Alumni Project

Security and Policy for Group Collaboration

Steve Tuecke, Argonne National Laboratory Carl Kesselman, USC, Information Science Institute Miron Livny, U. Wisconsin, Madison

Summary

Today, scientific advances are rarely the result of an individual toiling in isolation, but are typically the result of a collaborative, team effort. While considerable work has been done on collaboration tools to assist in performing the work of a collaboration, little has been done on mechanisms for establishing and maintaining the structure of the collaboration. Our work focuses on tools to structure collaboration by developing scalable, secure, and usable methods and tools for defining and maintaining membership, rights, and roles in group collaborations.

There are many examples of collaborative teams in areas of science of interest to the Department of Energy, including particle physics experiments (e.g. BABAR, CMS, ATLAS), global climate change, and fusion science. Such examples exhibit four essential properties of collaborative work:

  1. The participants, as well as the resources, are distributed both geographically and organizationally;
  2. Collaborations can scale in size from a few individuals to thousands of participants, and membership may very dynamic;
  3. Collaborations may span areas of expertise, with members filling different roles within the collaboration;
  4. The work of the team is enabled by providing team members with access to a variety of community resources, including computers, storage systems, datasets, applications, and tools.
While considerable work has been done on collaboration tools to assist in performing the work of a collaboration (e.g. electronic notebooks, mechanisms for annotating and cataloging information, interfaces to computing resources), little has been done on mechanisms for establishing and maintaining the structure of the collaboration. This structure includes means for identifying who is a member of the collaboration, what role they play, what types of activities they are entitled to perform, and what community resources are available to members of the collaboration. Yet these issues must be addressed in a comprehensive manner before collaborative environments can be used to solve problems of real consequence.

At the center of this problem of structure is determining the identity of both participants and resources in a collaboration and, based on this identity, determining the rights of the participant and resource. These operations fall under the general heading of security technologies: identity and role being implemented via authentication mechanisms, and rights by authorization mechanisms. Yet while many basic mechanisms for authentication and authorization have been defined, the issues of distribution, dynamics and scale discussed above complicate their application to collaborative environments, posing major research challenges that must be addressed.
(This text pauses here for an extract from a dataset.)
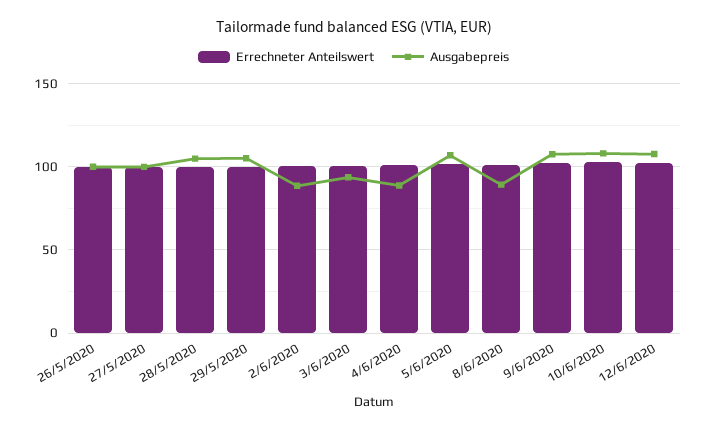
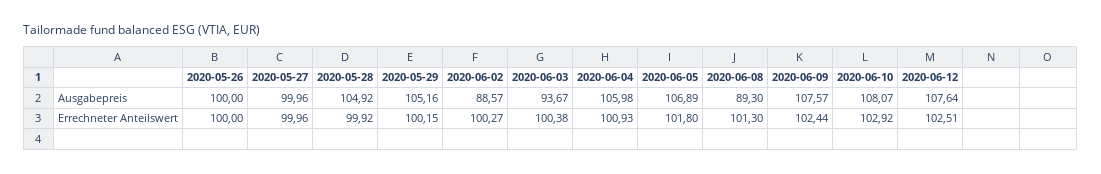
Ausgabepreis, 4/6/2020: 90 -> 105.98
Our focus is on this fundamental question of how to structure collaborations. Our goal is to develop scalable, secure, and usable methods, standards and tools for defining and maintaining membership, rights, and roles in group collaborations. Our concern is not with any specific collaboration or collaboratory but rather with:
  1. understanding the basic mechanisms required to structure a collaboration,
  2. developing infrastructure elements in the form of middleware services and tools that implement the mechanisms, and
  3. demonstrating the validity of these methods within the context of a number of demonstration collaboration environments.
Building off of the Globus Toolkit's® widely used Grid Security Infrastructure (GSI) we developing methods and tools to:
  • Reduce greatly the cost of adding new members to a collaboration,
  • Facilitate integration of new resources into the collaboration,
  • Manage the roles and associated privileges of participants in a collaboration.
We will instantiate our research results into a framework that makes it useable to a wide range of collaborative tools. This will in turn be integrated into the Globus Toolkit. Since the Globus Toolkit is already adopted by many science projects - the Particle Physics Data Grid, Earth Systems Grid, DOE Science Grid, as well as many other non-DOE Grid activities like NSF TeraGrid, NASA IPG and the European Data Grid - this enables the results to be easily used by scientists in these projects.
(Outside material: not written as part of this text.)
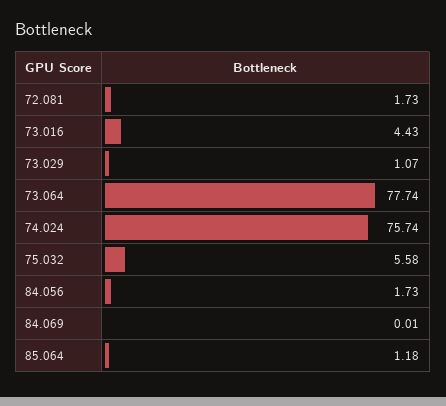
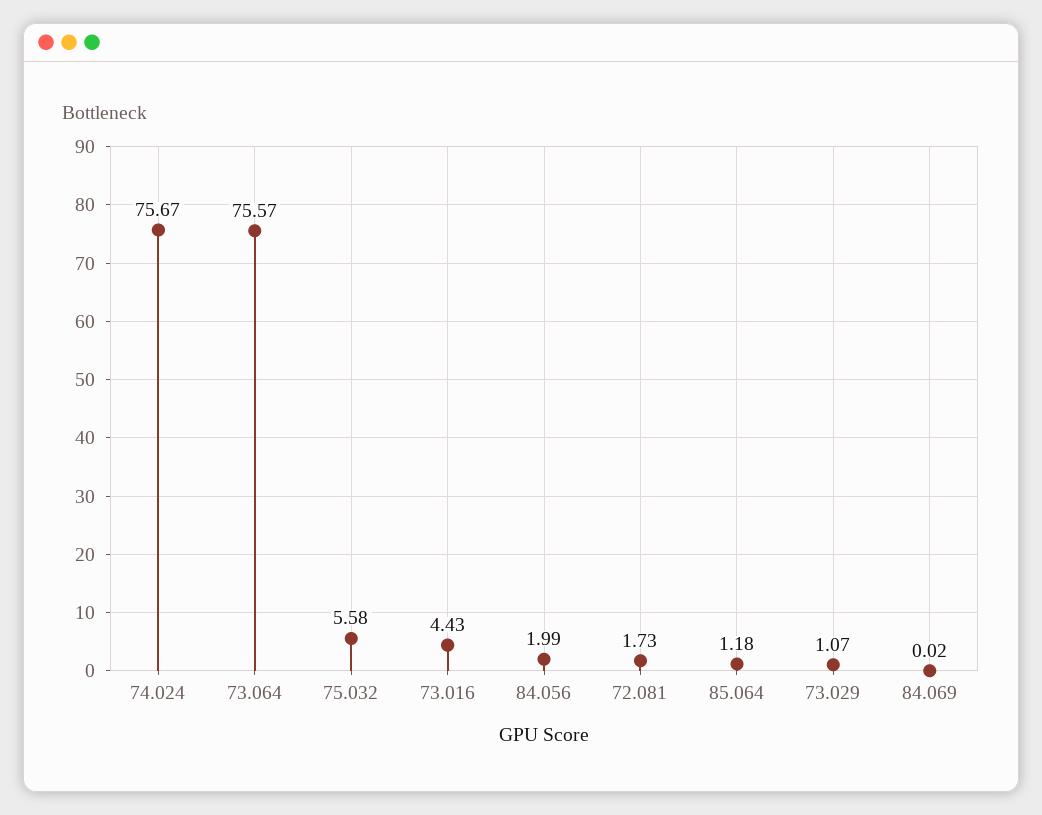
73.064: 77.74 -> 75.57
74.024: 75.74 -> 75.67
84.056: 1.73 -> 1.99
84.069: 0.01 -> 0.02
Current accomplishments include draft standards for security in the Global Grid Forum (GGF) and IETF, work to integrate Grid security with local site security mechanisms, and the development of the Community Authorization Service (CAS).

CAS is a flexible tool for managing group membership and rights in distributed collaborative environments. It allows the collaboration to flexibly and consistently express fine grain policy across all the resources participating in the collaboration while allowing those resources' local policy to remain in effect. We have already demonstrated CAS in conjunction with the Earth Systems Grid SciDAC collaboratory. It is currently being evaluated by other SciDAC collaboratories such as DOE Science Grid, Particle Physics Data Grid, and the Fusion Collaboratory where we expect to see it used in the next year.

Figure 1

Figure 1: CAS Architecture

Our current work also includes leveraging the emerging Web Services security specifications to enhance existing Grid Security standards and software. Over the coming year we will create standards for using Web Services in Grid Security and develop software to take advantage of these standards. One goal of this work is to make integration of multiple security mechanisms and advanced security services such as CAS with Grid applications as seamless and automated as possible. These, like our current work, will be integrated into future Globus Toolkit releases to facilitate their adoption in the DOE SciDAC collaboratories and other Grid deployments.